Feb. 4, 2025

So far Clojure is not the best choice of language when it comes to generating code using LLMs. This is probably because it is a niche language and so it is less well represented in the training set. LLMs frequently hallucinate functions that don't exist and other problems when writing Clojure code, and they seems to simply have more trouble writing good Clojure code.

However there may be some advantages to using Clojure when generating code with LLMs. These boil down to Clojure being very concise, and the LISP syntax being easier to verify.

  • Higher information density. Because Clojure is a concise language you can express more information in less tokens. This means the LLM can use less compute for the same outcome. Because it is a LISP there are less superfluous tokens wasted on syntax. So the LLM can be more focused on important information to the task.

  • Smaller context. Some LLMs now have very large context available, but it still seems to be the case that they perform better with shorter more focused context. Once you add too much context they sometimes lose focus on the main task. Again because Clojure code is concise you can use less context space to add the required context and code examples.

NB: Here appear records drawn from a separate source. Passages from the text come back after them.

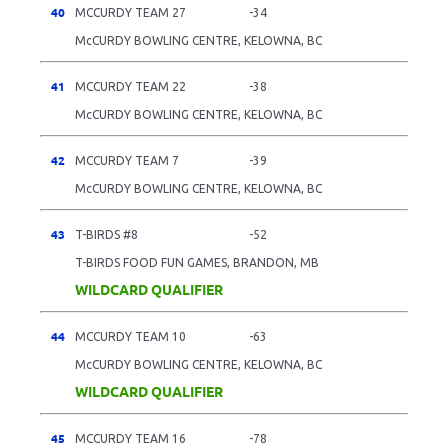
40
MCCURDY TEAM 27
-34
McCURDY BOWLING CENTRE, KELOWNA, BC
41
MCCURDY TEAM 22
-38
McCURDY BOWLING CENTRE, KELOWNA, BC
42
MCCURDY TEAM 7
-39
McCURDY BOWLING CENTRE, KELOWNA, BC
43
T-BIRDS #8
-52
T-BIRDS FOOD FUN GAMES, BRANDON, MB
WILDCARD QUALIFIER
44
MCCURDY TEAM 10
-63
McCURDY BOWLING CENTRE, KELOWNA, BC
WILDCARD QUALIFIER
45
MCCURDY TEAM 16
-78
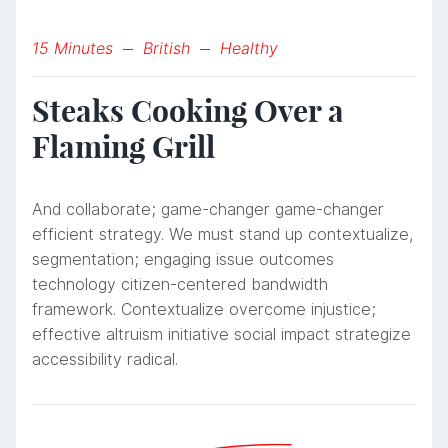
15 Minutes
British
Healthy
Steaks Cooking Over a
Flaming Grill
And collaborate; game-changer game-changer
efficient strategy. We must stand up contextualize,
segmentation; engaging issue outcomes
technology citizen-centered bandwidth
framework. Contextualize overcome injustice;
effective altruism initiative social impact strategize
accessibility radical.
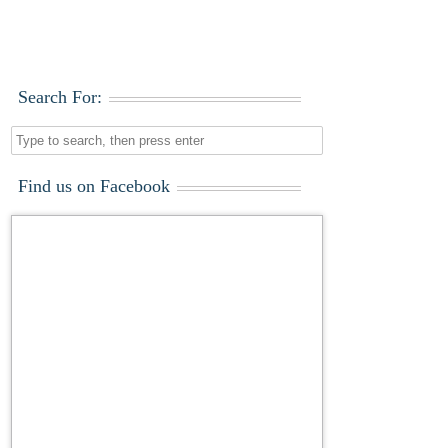
Search For:
Find us on Facebook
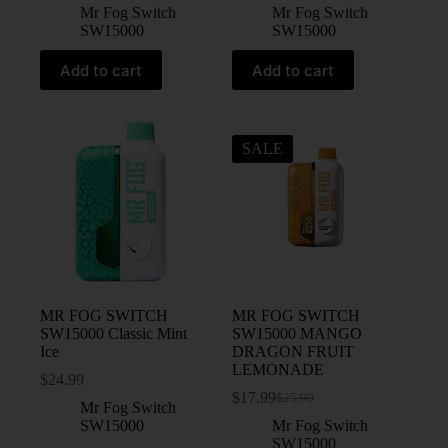
Mr Fog Switch
Mr Fog Switch
SW15000
SW15000
Add to cart
Add to cart
SALE
MR FOG SWITCH
MR FOG SWITCH
SW15000 Classic Mint
SW15000 MANGO
Ice
DRAGON FRUIT
LEMONADE
$
24.99
$
17.99
$
25.99
Mr Fog Switch
SW15000
Mr Fog Switch
SW15000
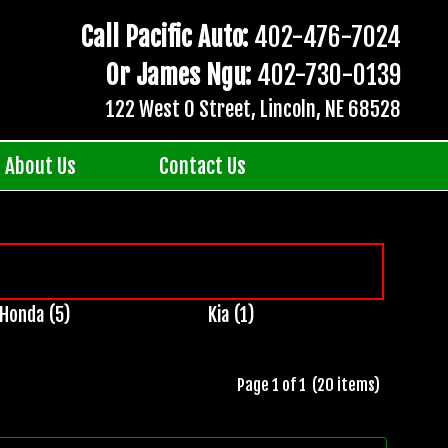
Call Pacific Auto:
402-476-7024
Or James Ngu:
402-730-0139
122 West O Street, Lincoln, NE 68528
About Us
Contact Us
Honda (5)
Kia (1)
Page 1 of 1 (20 items)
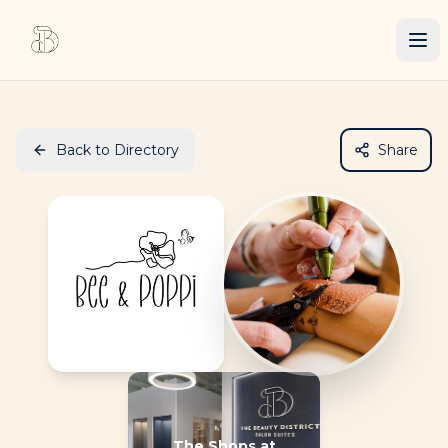
Back to Directory
Share
The Shops at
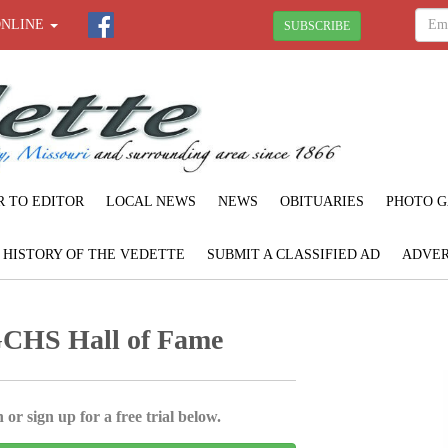
ONLINE
SUBSCRIBE
R TO EDITOR
LOCAL NEWS
NEWS
OBITUARIES
PHOTO G
F HISTORY OF THE VEDETTE
SUBMIT A CLASSIFIED AD
ADVER
GCHS Hall of Fame
 or sign up for a free trial below.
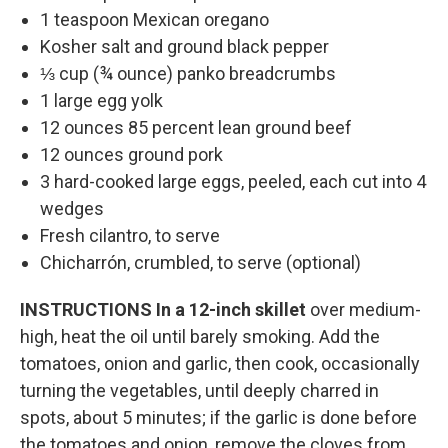
1 teaspoon Mexican oregano
Kosher salt and ground black pepper
⅓ cup (¾ ounce) panko breadcrumbs
1 large egg yolk
12 ounces 85 percent lean ground beef
12 ounces ground pork
3 hard-cooked large eggs, peeled, each cut into 4
wedges
Fresh cilantro, to serve
Chicharrón, crumbled, to serve (optional)
INSTRUCTIONS
In a 12-inch skillet
over medium-
high, heat the oil until barely smoking. Add the
tomatoes, onion and garlic, then cook, occasionally
turning the vegetables, until deeply charred in
spots, about 5 minutes; if the garlic is done before
the tomatoes and onion, remove the cloves from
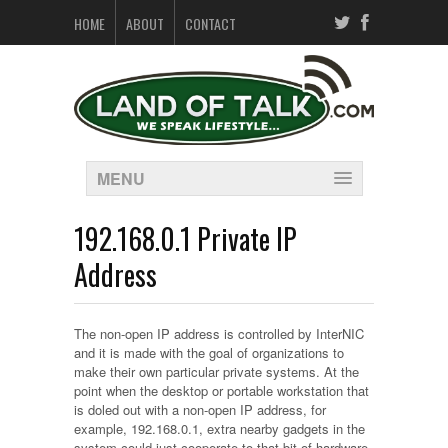
HOME
ABOUT
CONTACT
MENU
192.168.0.1 Private IP
Address
The non-open IP address is controlled by InterNIC
and it is made with the goal of organizations to
make their own particular private systems. At the
point when the desktop or portable workstation that
is doled out with a non-open IP address, for
example, 192.168.0.1, extra nearby gadgets in the
system could just cooperate to that bit of hardware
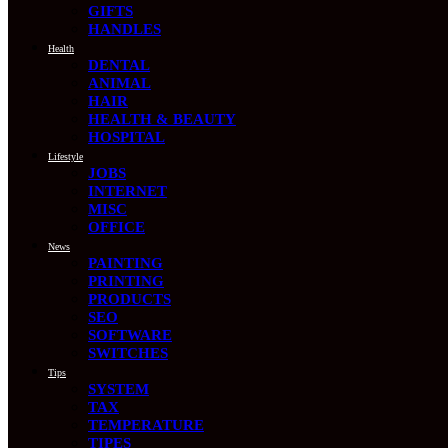
GIFTS
HANDLES
Health
DENTAL
ANIMAL
HAIR
HEALTH & BEAUTY
HOSPITAL
Lifestyle
JOBS
INTERNET
MISC
OFFICE
News
PAINTING
PRINTING
PRODUCTS
SEO
SOFTWARE
SWITCHES
Tips
SYSTEM
TAX
TEMPERATURE
TIPES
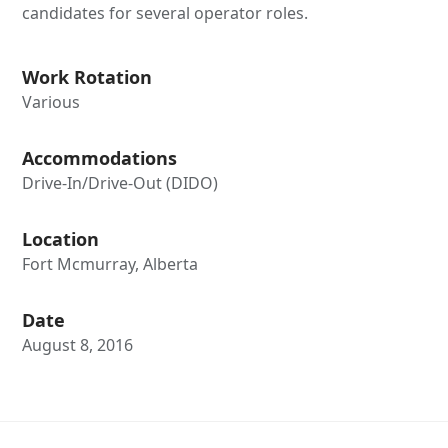
candidates for several operator roles.
Work Rotation
Various
Accommodations
Drive-In/Drive-Out (DIDO)
Location
Fort Mcmurray, Alberta
Date
August 8, 2016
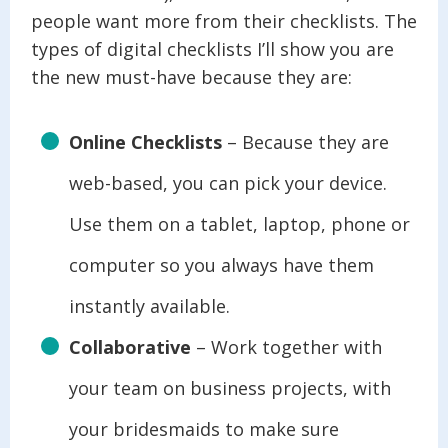
people want more from their checklists. The
types of digital checklists I’ll show you are
the new must-have because they are:
Online Checklists
– Because they are
web-based, you can pick your device.
Use them on a tablet, laptop, phone or
computer so you always have them
instantly available.
Collaborative
– Work together with
your team on business projects, with
your bridesmaids to make sure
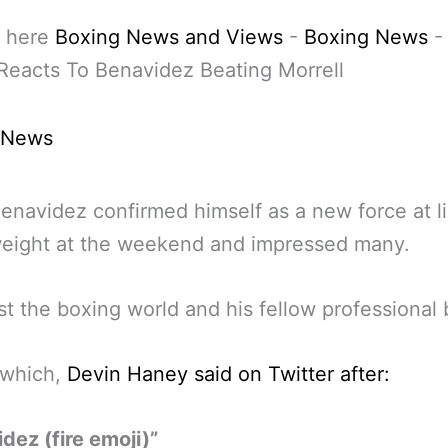
 here
Boxing News and Views
-
Boxing News
eacts To Benavidez Beating Morrell
 News
enavidez confirmed himself as a new force at l
eight at the weekend and impressed many.
st the boxing world and his fellow professional 
 which,
Devin Haney said on Twitter after:
dez (fire emoji)”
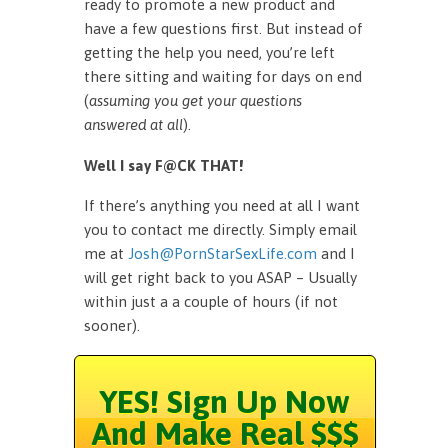
ready to promote a new product and
have a few questions first. But instead of
getting the help you need, you’re left
there sitting and waiting for days on end
(
assuming you get your questions
answered at all
).
Well I say F@CK THAT!
If there’s anything you need at all I want
you to contact me directly. Simply email
me at
Josh@PornStarSexLife.com
and I
will get right back to you ASAP – Usually
within just a a couple of hours (if not
sooner).
YES! Sign Up Now
And Make Real $$$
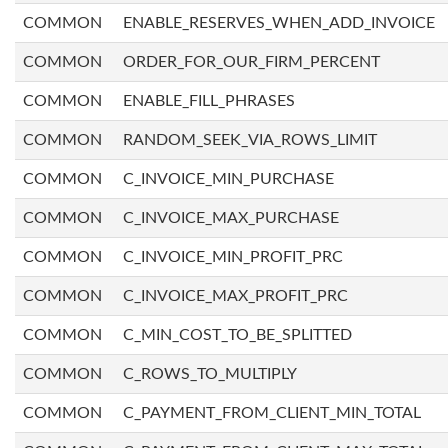
COMMON
ENABLE_RESERVES_WHEN_ADD_INVOICE
COMMON
ORDER_FOR_OUR_FIRM_PERCENT
COMMON
ENABLE_FILL_PHRASES
COMMON
RANDOM_SEEK_VIA_ROWS_LIMIT
COMMON
C_INVOICE_MIN_PURCHASE
COMMON
C_INVOICE_MAX_PURCHASE
COMMON
C_INVOICE_MIN_PROFIT_PRC
COMMON
C_INVOICE_MAX_PROFIT_PRC
COMMON
C_MIN_COST_TO_BE_SPLITTED
COMMON
C_ROWS_TO_MULTIPLY
COMMON
C_PAYMENT_FROM_CLIENT_MIN_TOTAL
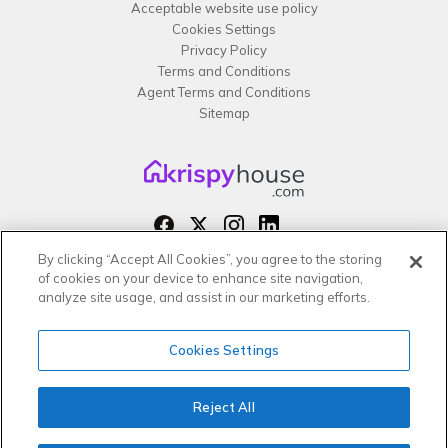
Acceptable website use policy
Cookies Settings
Privacy Policy
Terms and Conditions
Agent Terms and Conditions
Sitemap
By clicking “Accept All Cookies”, you agree to the storing
Copyright 2026 All rights reserved –
of cookies on your device to enhance site navigation,
krispy
house LTD
analyze site usage, and assist in our marketing efforts.
Cookies Settings
Reject All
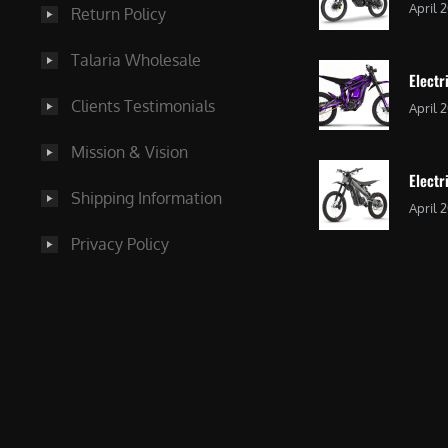
April 
Return Policy
Talaria Wholesale
Electr
Clients Testimonials
April 
Mission & Vision
Electr
Shipping Information
April 
Privacy Policy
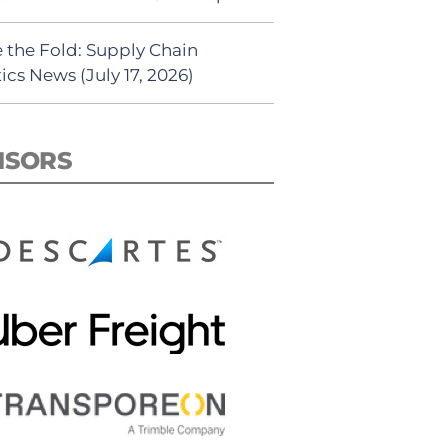
 the Fold: Supply Chain
ics News (July 17, 2026)
NSORS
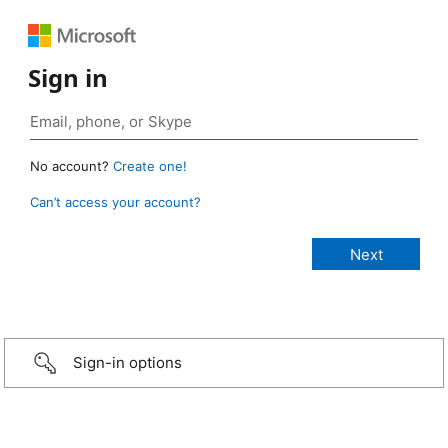
Sign in
No account?
Create one!
Can’t access your account?
Sign-in options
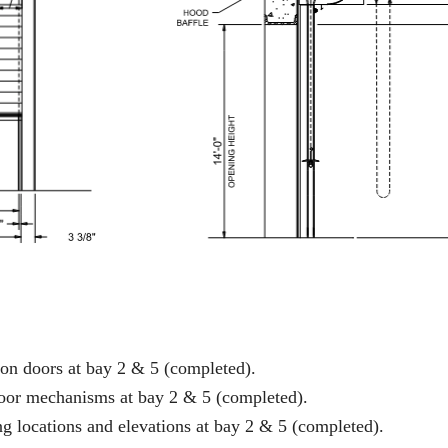
on doors at bay 2 & 5 (completed).
door mechanisms at bay 2 & 5 (completed).
ng locations and elevations at bay 2 & 5 (completed).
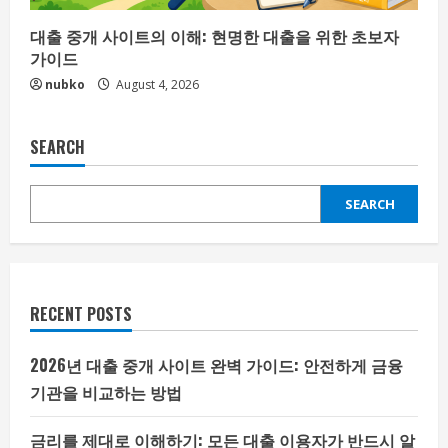
대출 중개 사이트의 이해: 현명한 대출을 위한 초보자
가이드
nubko
August 4, 2026
SEARCH
SEARCH
RECENT POSTS
2026년 대출 중개 사이트 완벽 가이드: 안전하게 금융
기관을 비교하는 방법
금리를 제대로 이해하기: 모든 대출 이용자가 반드시 알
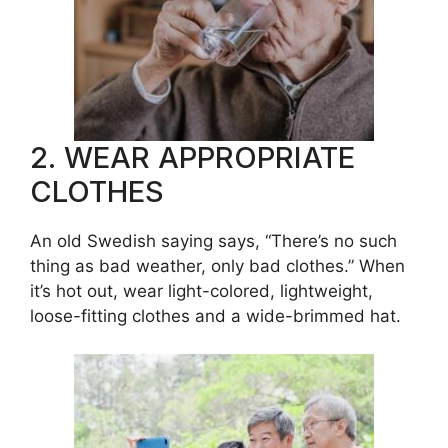
2. WEAR APPROPRIATE
CLOTHES
An old Swedish saying says, “There’s no such
thing as bad weather, only bad clothes.” When
it’s hot out, wear light-colored, lightweight,
loose-fitting clothes and a wide-brimmed hat.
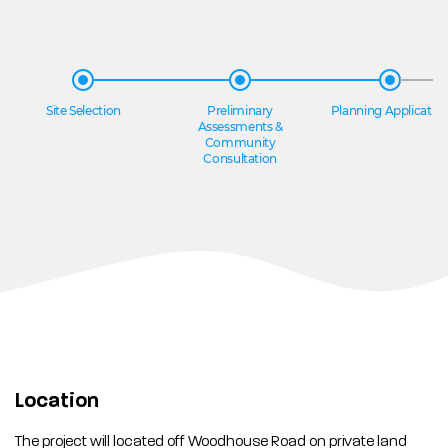
Site Selection
Preliminary
Planning Applicatio
Assessments &
Community
Consultation
Location
The project will located off Woodhouse Road on private land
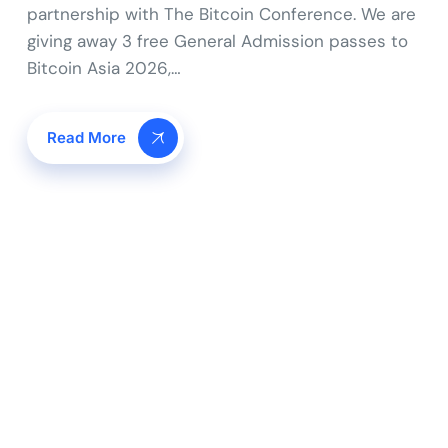
partnership with The Bitcoin Conference. We are
giving away 3 free General Admission passes to
Bitcoin Asia 2026,…
Read More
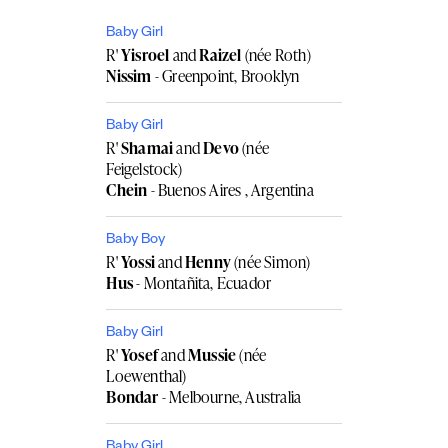
Baby Girl
R'
Yisroel
and
Raizel
(née Roth)
Nissim
- Greenpoint, Brooklyn
Baby Girl
R'
Shamai
and
Devo
(née
Feigelstock)
Chein
- Buenos Aires , Argentina
Baby Boy
R'
Yossi
and
Henny
(née Simon)
Hus
- Montañita, Ecuador
Baby Girl
R'
Yosef
and
Mussie
(née
Loewenthal)
Bondar
- Melbourne, Australia
Baby Girl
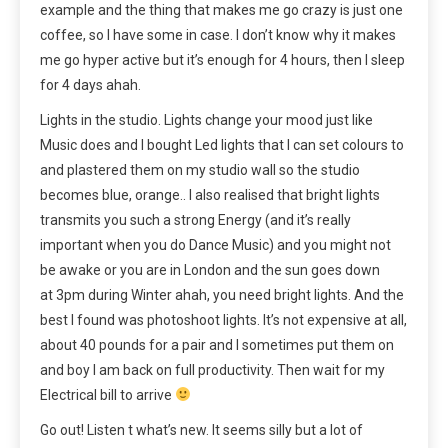
example and the thing that makes me go crazy is just one
coffee, so I have some in case. I don’t know why it makes
me go hyper active but it’s enough for 4 hours, then I sleep
for 4 days ahah.
Lights in the studio. Lights change your mood just like
Music does and I bought Led lights that I can set colours to
and plastered them on my studio wall so the studio
becomes blue, orange.. I also realised that bright lights
transmits you such a strong Energy (and it’s really
important when you do Dance Music) and you might not
be awake or you are in London and the sun goes down
at 3pm during Winter ahah, you need bright lights. And the
best I found was photoshoot lights. It’s not expensive at all,
about 40 pounds for a pair and I sometimes put them on
and boy I am back on full productivity. Then wait for my
Electrical bill to arrive
Go out! Listen t what’s new. It seems silly but a lot of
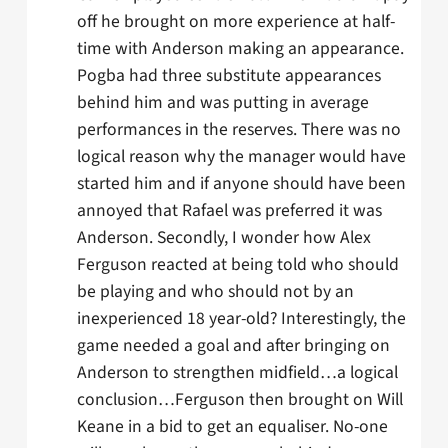
off he brought on more experience at half-
time with Anderson making an appearance.
Pogba had three substitute appearances
behind him and was putting in average
performances in the reserves. There was no
logical reason why the manager would have
started him and if anyone should have been
annoyed that Rafael was preferred it was
Anderson. Secondly, I wonder how Alex
Ferguson reacted at being told who should
be playing and who should not by an
inexperienced 18 year-old? Interestingly, the
game needed a goal and after bringing on
Anderson to strengthen midfield…a logical
conclusion…Ferguson then brought on Will
Keane in a bid to get an equaliser. No-one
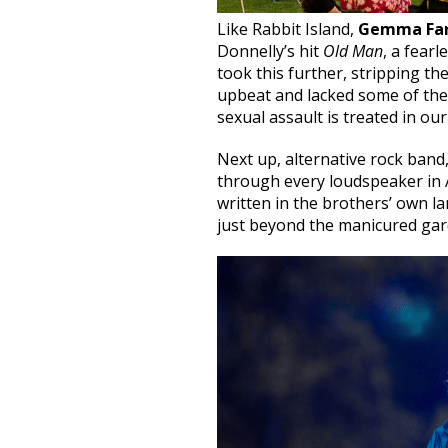
Like Rabbit Island,
Gemma Far
Donnelly’s hit
Old Man
, a fearl
took this further, stripping th
upbeat and lacked some of the 
sexual assault is treated in our
Next up, alternative rock band
through every loudspeaker in 
written in the brothers’ own l
just beyond the manicured gard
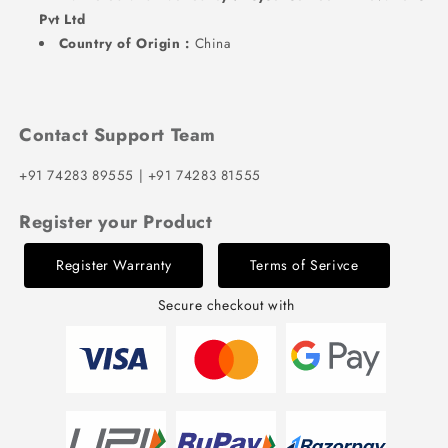
Pvt Ltd
Country of Origin :
China
Contact Support Team
+91 74283 89555 | +91 74283 81555
Register your Product
Register Warranty
Terms of Serivce
Secure checkout with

  • A consistent syntax and more functional code means easier validation. LLMs perform far better when they are used in a loop where the generated code is linted, tested, or otherwise validated, and then piped back into the LLM with any errors to correct. Clojure lends itself particularly well to this as it's easier to test functional code in isolation and it's easier to parse, lint etc.

In my experience it's possible to get better outcomes when generating Clojure by providing relevant context and code examples. In future we might see code generating LLMs that are explicitly trained on more Clojure code, which would probably also help.